Benthic cyanobacteria were found in large numbers in the sediment of the Grangent reservoir with M. aeruginosa as the dominant species (99% of cyanobacteria taxa, [25]). According to Brunberg [26], Microcystis may constitute up to 90% of the total benthic biomass. However, the distribution of the colonies on the bottom of the reservoir was not homogeneous. The greatest concentrations of benthic colonies were found at the deep sites, with maximum values at 45-m depth. These results are in agreement with other studies, particularly those of Fallon and Brock, Reynolds et al. and Takamura et al. [13,14,16]. According to Reynolds et al. [13], this distribution could either be due to a limited sedimentation in the intermediate sublittoral zones or to a resuspension from shallows stations and redeposition in deeper zones. Sirenko [27] also stated that fewer colonies survive in oxygenated shallow water. This is probably the reason why a higher concentration of cyanobacteria was observed in deep zones (>15m).
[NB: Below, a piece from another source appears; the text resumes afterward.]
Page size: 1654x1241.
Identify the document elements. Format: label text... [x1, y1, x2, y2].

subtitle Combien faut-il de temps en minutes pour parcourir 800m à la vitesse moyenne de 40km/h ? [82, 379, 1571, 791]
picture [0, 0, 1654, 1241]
In the same way, Brunberg [26] noticed that the anoxic conditions registered in deep water seem to prolong the survival of Microcystis in the sediment. Massive concentration of cyanobacteria in deep sediments could also result from a repeated annual accumulation [28].

However, some stations located at an intermediate depth (13 m) contained high concentrations of M. aeruginosa. These sites were characterized by fine sediment with many plant fragments. They can be interpreted as ‘quiet zones’, favourable to the sedimentation and the accumulation of cyanobacteria.
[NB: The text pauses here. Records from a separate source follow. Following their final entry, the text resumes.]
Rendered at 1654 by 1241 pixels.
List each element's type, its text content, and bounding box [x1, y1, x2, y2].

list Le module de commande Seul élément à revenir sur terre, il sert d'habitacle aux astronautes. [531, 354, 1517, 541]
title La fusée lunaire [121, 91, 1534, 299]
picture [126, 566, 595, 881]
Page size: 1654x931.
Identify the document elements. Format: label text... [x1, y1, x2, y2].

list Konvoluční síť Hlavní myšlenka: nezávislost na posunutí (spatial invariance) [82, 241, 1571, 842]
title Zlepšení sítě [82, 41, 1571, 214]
Despite of a stable water level (420 NGF) and a minimum flow during summer, the number of benthic colonies fluctuated and this distribution varied according to the stations. Two types of dynamics can be clearly distinguished.
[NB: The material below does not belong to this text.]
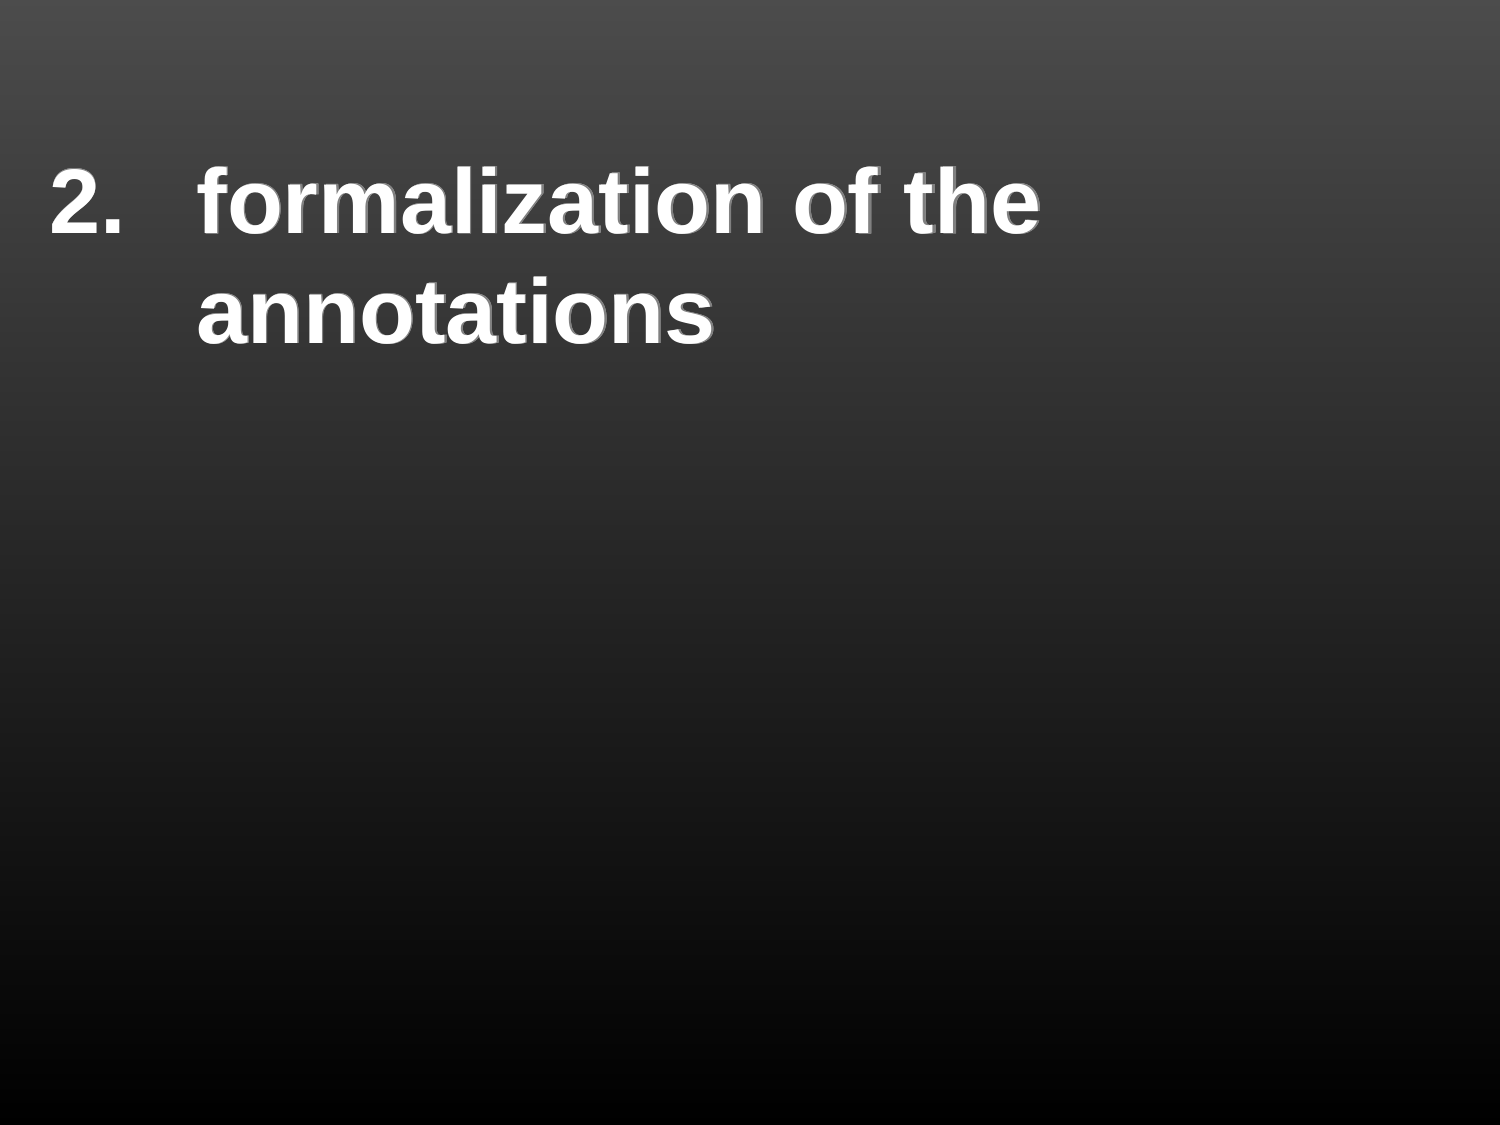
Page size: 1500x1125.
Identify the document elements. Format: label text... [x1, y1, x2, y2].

On the one hand, in the lacustrine system (Cam 45 (great depth) and Gran 13 (intermediate depth)) concentrations of cyanobacteria were high and fluctuating. This can partly be explained by the dynamics of planktonic cyanobacteria. Indeed, when planktonic concentrations decreased, we observed an increase in benthic concentrations. This corresponds to the sedimentation of a part of the planktonic forms. This sedimentation was due to the decrease of gas vesicles [29] and/or an increase in carbohydrate ballast [30]. However, the increase in the number of colonies in the sediment was observed two to three weeks after the decrease observed in the epilimnion. This might correspond to the time of sedimentation of M. aeruginosa in the deep zones of the Grangent Reservoir. No direct correlation could be established between the number of hypolimnetic colonies and benthic colonies, probably because part of the summer population may disappear by decomposition or by being consumed by bacteria, rhizopoda or ciliates [14].

On the other hand, at the stations located near the banks or in the fluvial systems – Cam 5 and Per 10 (shallow depth) –, concentrations of benthic colonies remained rather low and stable. This was probably due to the unfavourable conditions for benthic accumulation (abrupt slope) and the more instable conditions of these sites during a year.

The distribution of benthic Microcystis aeruginosa in the Grangent Reservoir was not regular and appears to be controlled by many external factors: nature of substratum (fine sediment, sand, plant detritus…), which could favour an heterotrophic activity of benthic M. aeruginosa [13], lake depth, hydraulic regime (fluvial or lacustrine), station morphometry… These results show that sampling strategy plays an important role for biologic study of M. aeruginosa cycle. In spite of a stable water level and a minimum flow during summer, the number of benthic colonies showed great variation in the lacustrine downstream part. These variations could be partly explained by the dynamics of the planktonic cyanobacteria and the characteristics of M. aeruginosa (heterogeneous repartition within a bloom [25] and buoyancy regulation [13]).

The interactions between the benthic and planktonic cyanobacteria can be ascertained by improving sampling methods, by using a core drill, and studying only a fine layer on the surface of the sediment. This will allow us to follow the annual dynamics of the benthic cyanobacteria and the recruitment process.